Unity2018より,Scripting Backendに.NETを指定すると「将来的に.NETはサポートされなくなり、IL2CPPが標準になります。」といった内容の警告が表示されるようになります。実際,いくつかのUnityの標準APIが.NET環境だとビルドできず,IL2CPPのみのサポートになったりしています。2018.3現時点ではサポート対応が続いているも,2019でどうなるかはまだわかりません。
Unity2018で.NETを選択した際の警告
この将来的な変更に対する議論がこちらでなされていました。色々と参考になったのでここのリンクベースで説明していきます。
UWP without .NET? How do you get fast?
この変更に対する公式の意見があるので英語大丈夫という方はこちらを読んでください。
.NETが使えなくなることによって起こる問題
問題点について先に触れます。
まずは,Unityからのビルド後にソースコードの変更が加えられなくなった点。IL2CPPでは,UWPのプロジェクトを吐き出しはしますが,その中身はマネージドアセンブリをC++に変換したものです。(IL2CPPの仕組み) このおかげでJITコンパイルに比べて一般的にパフォーマンスがでるといった恩恵を受けられる訳ですが,マシンによって変換されたコードはとても人の手に負えるものではありません(できる人はできるんだろうけど)。また,プラットフォーム依存の処理の部分の書き分けも問題になります。WINDOWS_UWPなどで囲まれたディレクティブ内ではインテリセンスが効かないため,タイプミスといったエラーが頻発します。NETではUWPのC#プロジェクトとして出力できるため,Unityからビルド後にプラットフォーム依存の部分を別で開いたVSから書くといったやり方ができました。最終的にはIL2CPPを使いたいけど,変更の容易性や時間といった問題から,.NETで作業してからIL2CPPでビルドし直すという人もいるでしょう。
defineディレクティブを使った処理の書き分け
IL2CPPでは先のリンクの方が質問で投げているように,.NETの数十倍近いコンパイル時間がかかります。これは,.NETアセンブリから使われていない部分をstripping(=除去)して,C++に変換するプロセスがあるため当然その分遅くなります。細かいコード修正で都度Unityからビルドするのは効率は悪いですし,やっている方も辛いでしょう(実際つらい)
2017.4の空プロジェクトの場合だと,あまり大きな違いがないようには見えますがプロジェクトの規模が大きくなってくるほどこの差は大きく開いていきます。

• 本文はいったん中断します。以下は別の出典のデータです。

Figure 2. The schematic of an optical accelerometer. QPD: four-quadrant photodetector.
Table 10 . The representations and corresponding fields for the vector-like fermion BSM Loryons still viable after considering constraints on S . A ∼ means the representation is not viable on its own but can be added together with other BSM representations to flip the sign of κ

2017.4の空プロジェクトをビルドした結果(※環境に個人差はあります)
.NET | IL2CPP | |
---|---|---|
1回目 | 49秒 | 54秒 |
2回目 | 46秒 | 29秒 |
IntelliSense を有効にする
実はIL2CPPにスイッチングした状態でVSを立ち上げると,通常のプロジェクトに加えて.Playerというネイティブコードを記述できるプロジェクトが自動作成されます。Editor用のプロジェクトと、.Playerはスクリプトのみに関し同じ構造をとっています。それぞれのスクリプトを切り替えることで、ネイティブコード、それ以外などをインテリセンスが有効な状態で記述できます。
Windows.Storageなどのネイティブコードを記述できる
Editorに切り替えるとerrorになる
Windows Player: IL2CPP build files - Unity マニュアル
ビルド時間の短縮
ビルド時間の短縮については,公式のマニュアルにも案内が出ています。
インクリメントビルドの使用
インクリメントビルドを行う場合、C++ コンパイラーは、最後にコンパイルしてから変更が加えられたファイルのみを再度コンパイルします。 インクリメントビルドを行うには、(ターゲットディレクトリを削除せずに) 以前のビルドロケーションと同じ場所にプロジェクトをビルドします。

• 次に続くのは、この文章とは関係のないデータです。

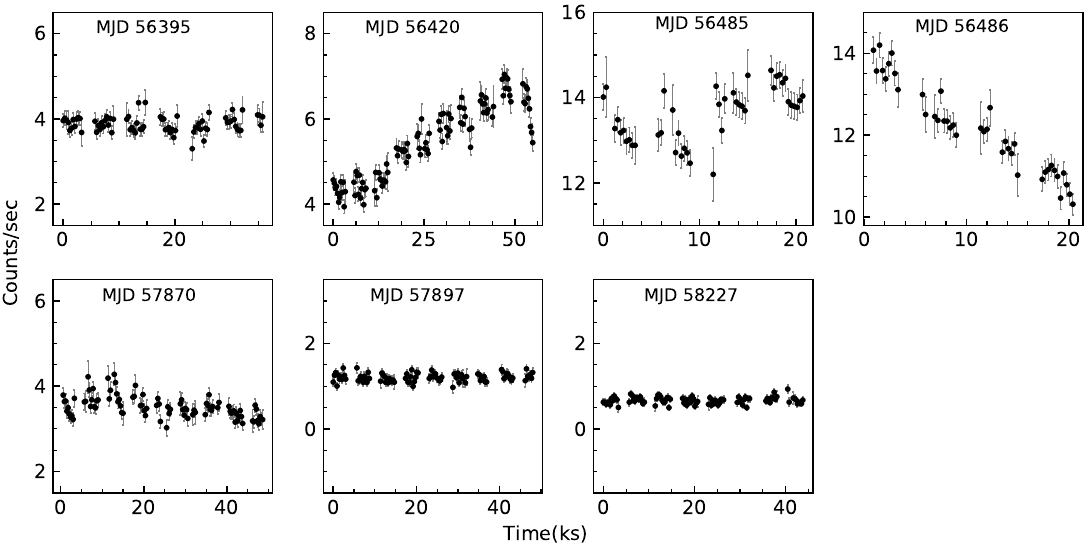
Figure 1. NuSTAR light curves of the TeV blazar Mrk 501. The MJD of observation is given in each plot.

先ほどの計測で,突っ込んでいなかった部分です。2回目のビルド時間が大幅に短縮していた理由がこれです。ただ個人的な感想で言えば,プロジェクト規模が大きくなってくるとあまり効果を感じにくくはなりますね。
プロジェクトとビルドフォルダーをマルウェア対策のソフトウェアスキャンから除外
プロジェクトをビルドする前に、マルウェア対策のソフトウェアを無効にしてビルド時間を向上させることができます。(Unity テクノロジーズの検証では、新しくインストールした Windows 10 で Windows Defender を無効にした後、50 – 66% ビルド時間が減少しました。)
フルで切るわけにはいかないので,今回はプロジェクトフォルダがある場所をDefenderの対象から外します。
Windows Defender-> ウィルスと驚異の防止 -> ウィルスと驚異の防止の設定の項の「設定の管理」-> 除外の項の「除外の追加または削除」から除外を追加します。
この状態での計測結果です。確かに50%近くまでビルド時間が減りました。
IL2CPP | IL2CPP(Defenderなし) | |
---|---|---|
1回目 | 54秒 | 34秒 |
2回目 | 29秒 | 26秒 |
プロジェクトとビルドフォルダーを Solid State Drive (SSD) に格納
Solid State Drive (SSD) は以前からあるハードディスクドライブ (HDD) に比べ、より速く読み込み、書き込みを行えます。IL コードを C++ に変換しそれをコンパイルすることは、大量の読み込み、書き込み操作を伴います。ストレージデバイスのスピードが速いと、この処理もより早くなります。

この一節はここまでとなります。